What is asked
In the article on co-design, what did the UK Design Council turn to for help defining the term?

Extract to read
'''
The psychology of co-design?

The Design Psych
Designer Psychology
7 min readJan 12, 2011

In the last few years the term ‘co-design’ has cropped up more and more in design circles and even in popular culture to the extent I would say it qualifies for the term ‘zeitgeist’. Like every new term it initially struggled for a definition being mixed with similar areas such as participatory design, co-discovery and ethnographic research.

The UK Design Council even turned to crowd sourcing to help define what co-design meant, finally plumping for:

“A term, short for collaborative design, that means a community centred methodology that designers use to develop a partnership with a product or service’s end users, in order to make their solution more effective.” — Taken from the Design Council, Design Glossary

So co-design is the process of involving people in the design process with the aim of creating a better product or solution. In short, it is a method to create good design, with good design being defined by the Design Council as:

“Good design is sustainable design, it is a process that uses a sequence of steps that defines problems, discovers solutions and makes them real. Creativity generates ideas and innovation exploits them. Good design connects the two shaping them to become practical and attractive products and services.”

Having been involved in several projects that adopted the co-design methodology it got me thinking if there might be other psychological factors that have an influence over the results. My big question was whether co-design actually produces better design or whether it just produces a perceived higher value of the result from the people who have participated in the process?
'''
Supplied entries
'''
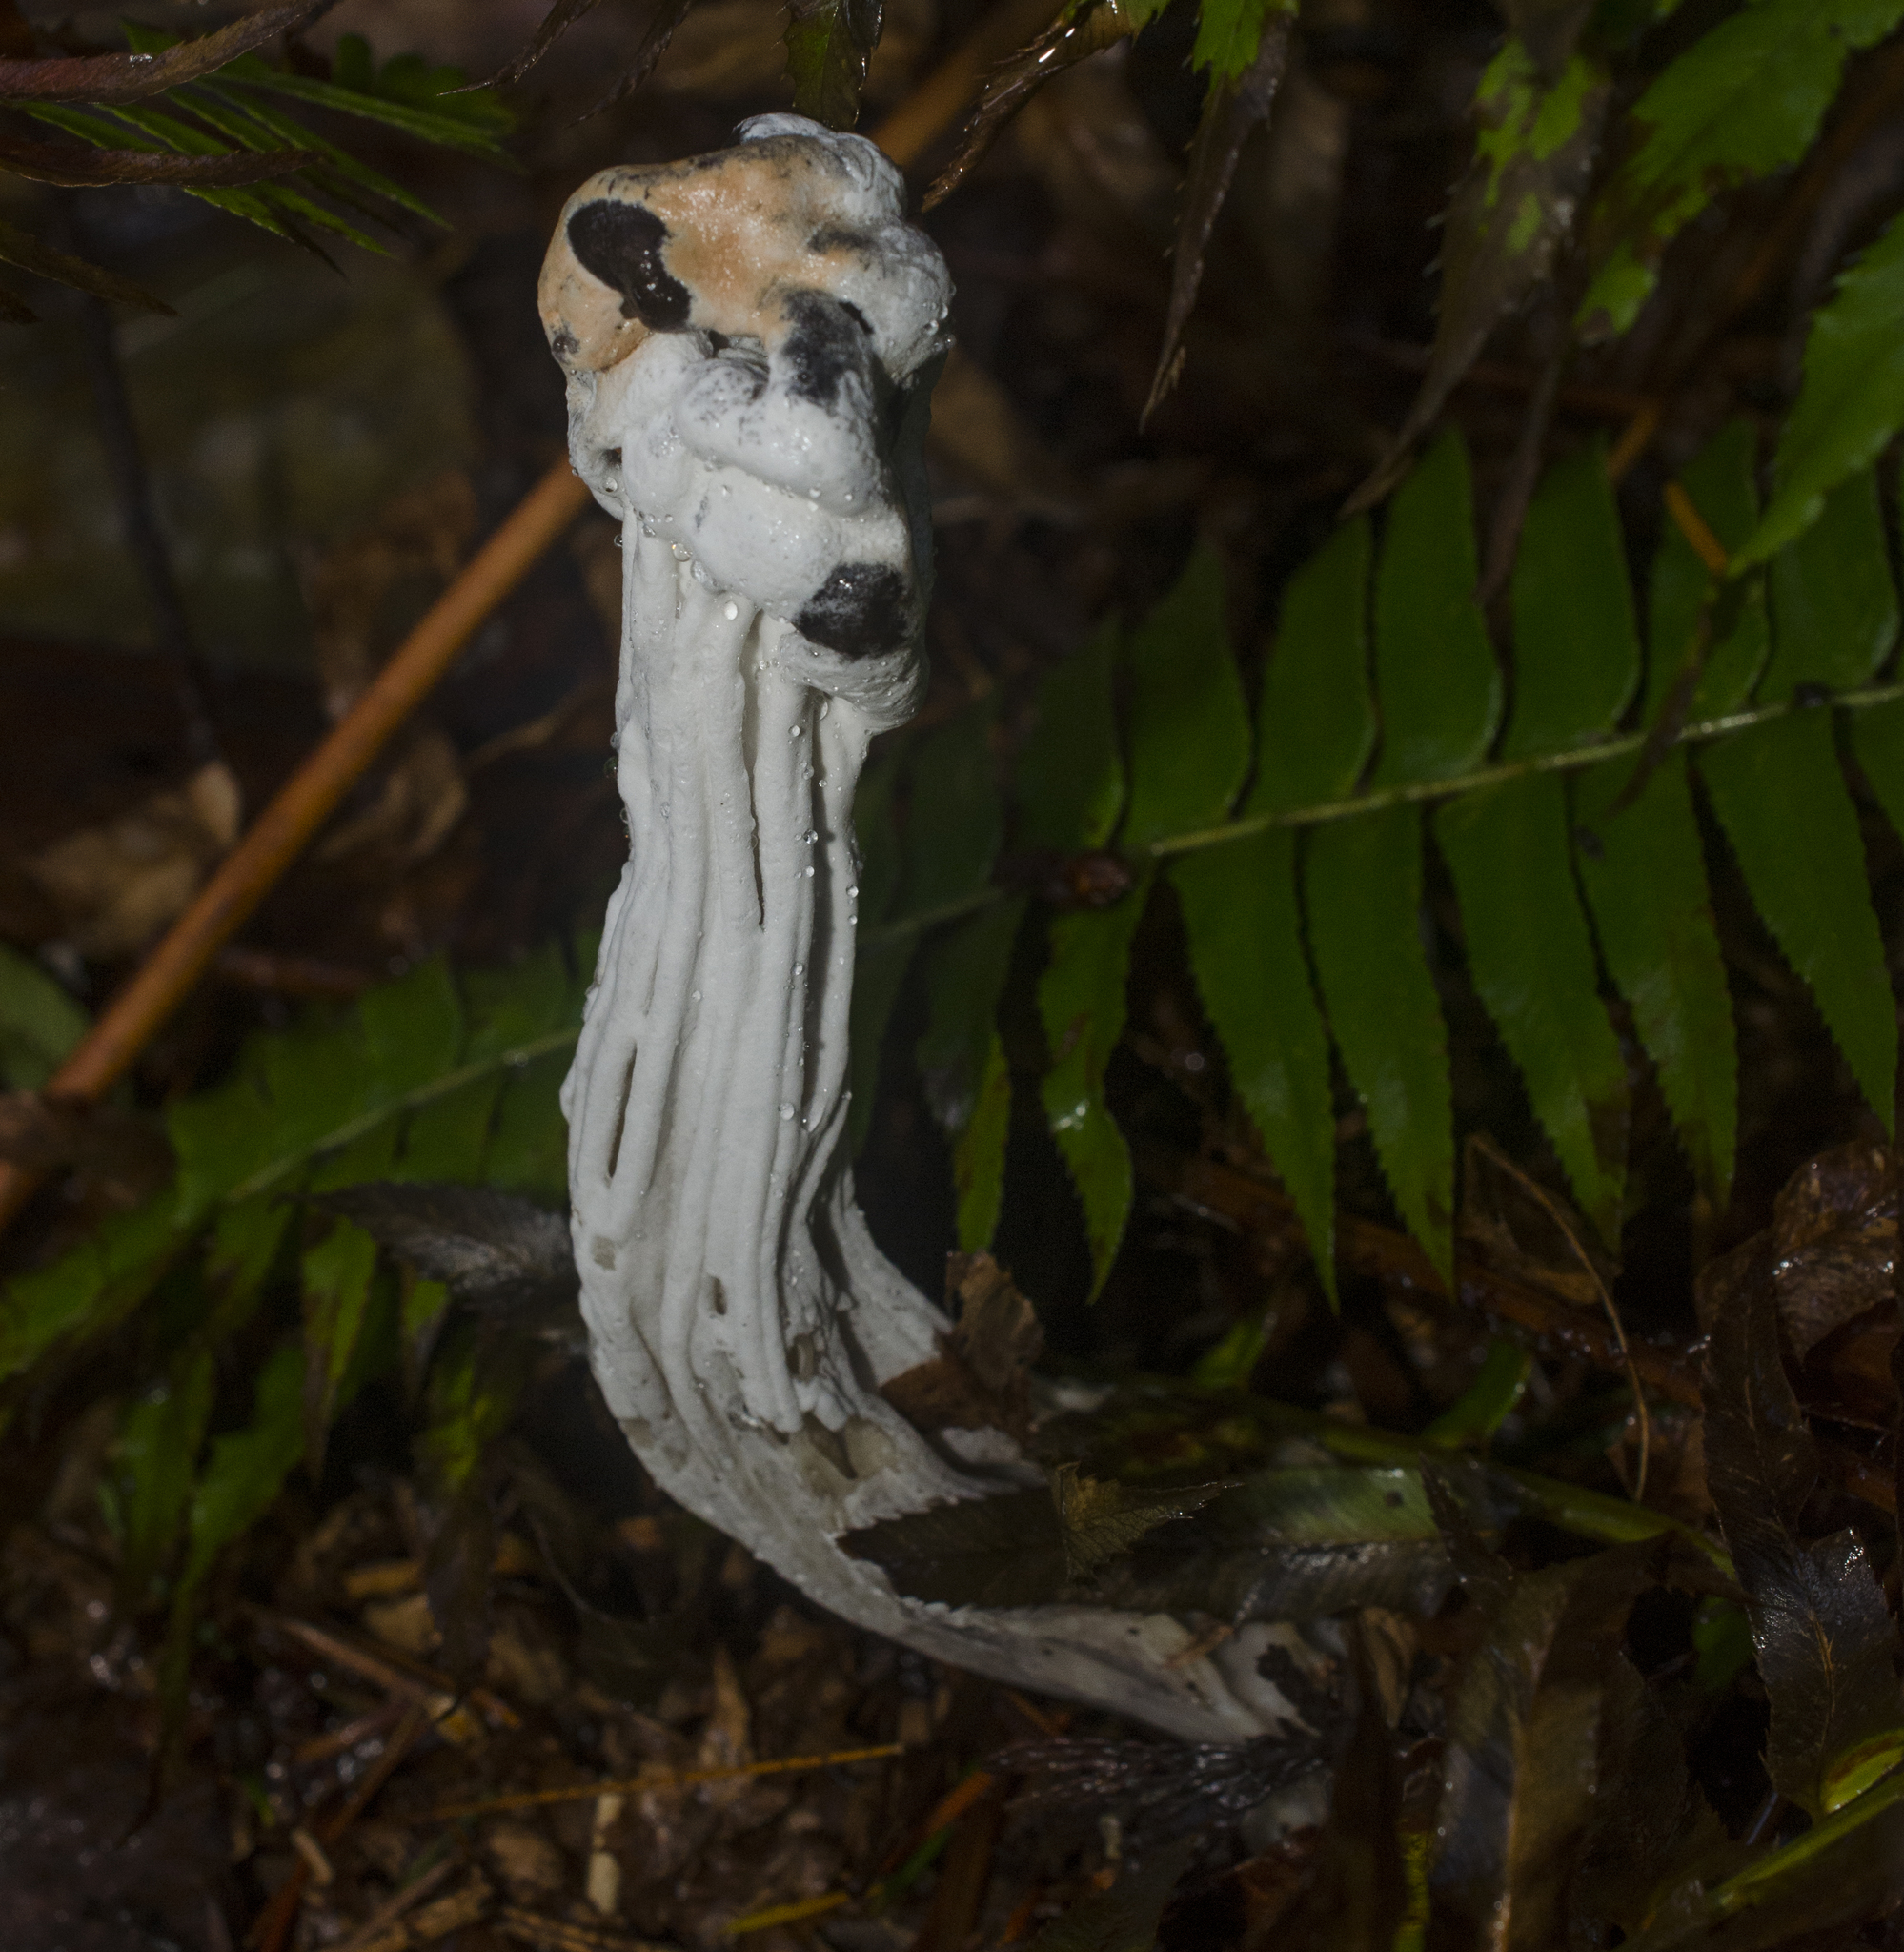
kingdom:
'''
'''
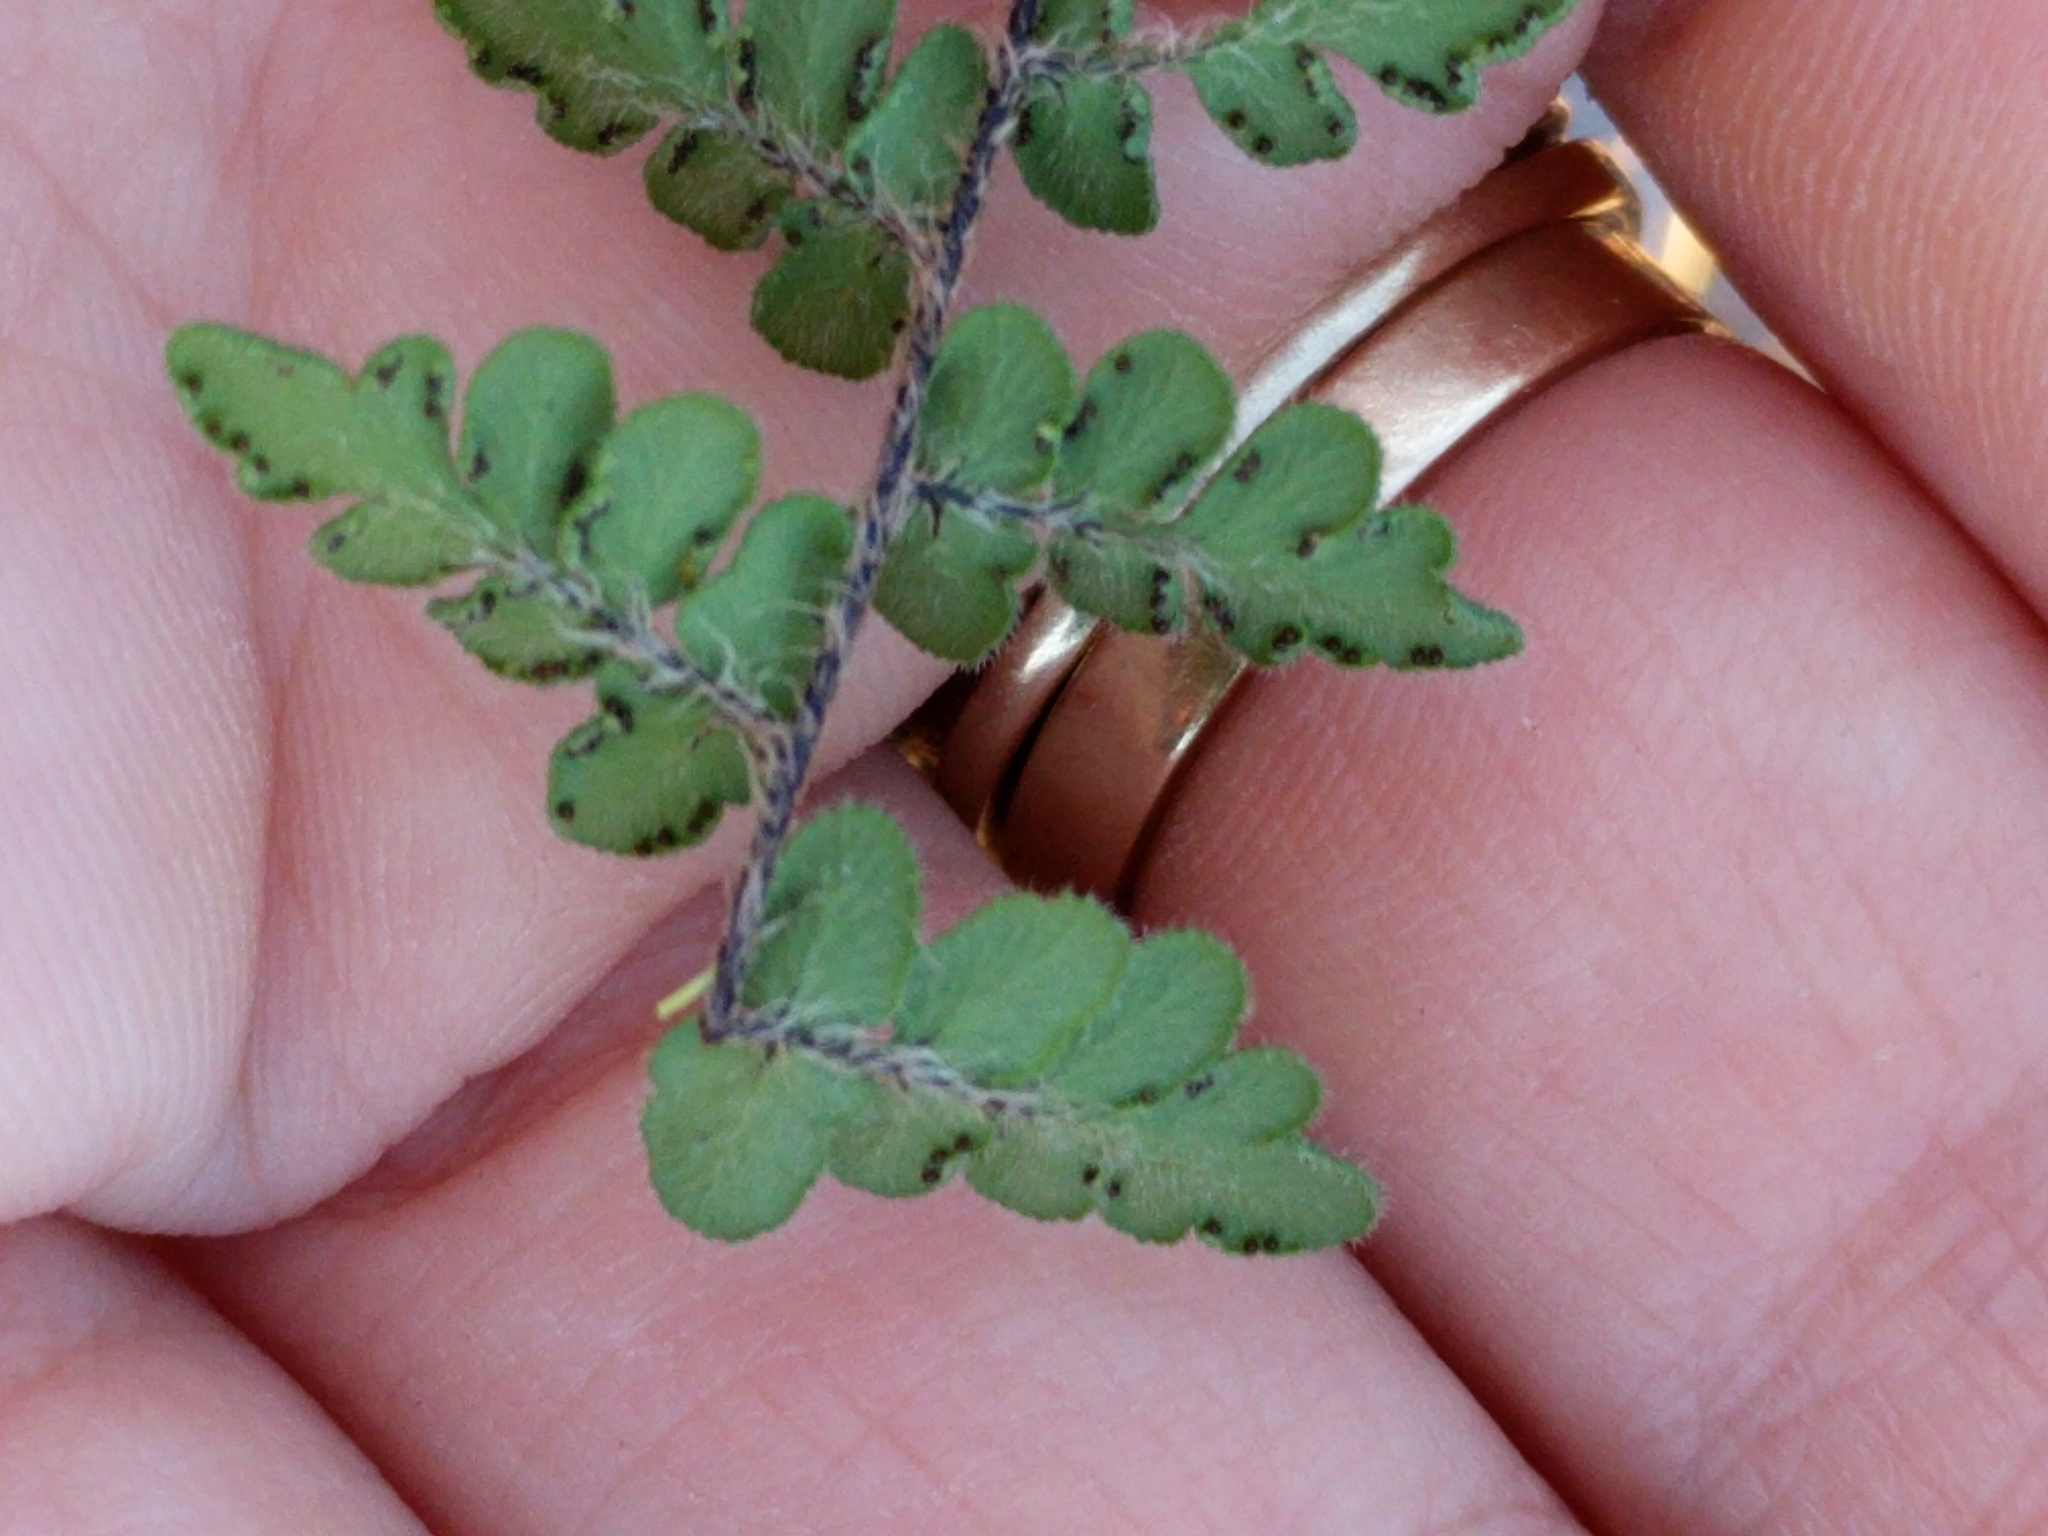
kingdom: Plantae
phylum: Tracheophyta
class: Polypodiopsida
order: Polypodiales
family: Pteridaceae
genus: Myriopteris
'''
Task result
Crowd sourcing.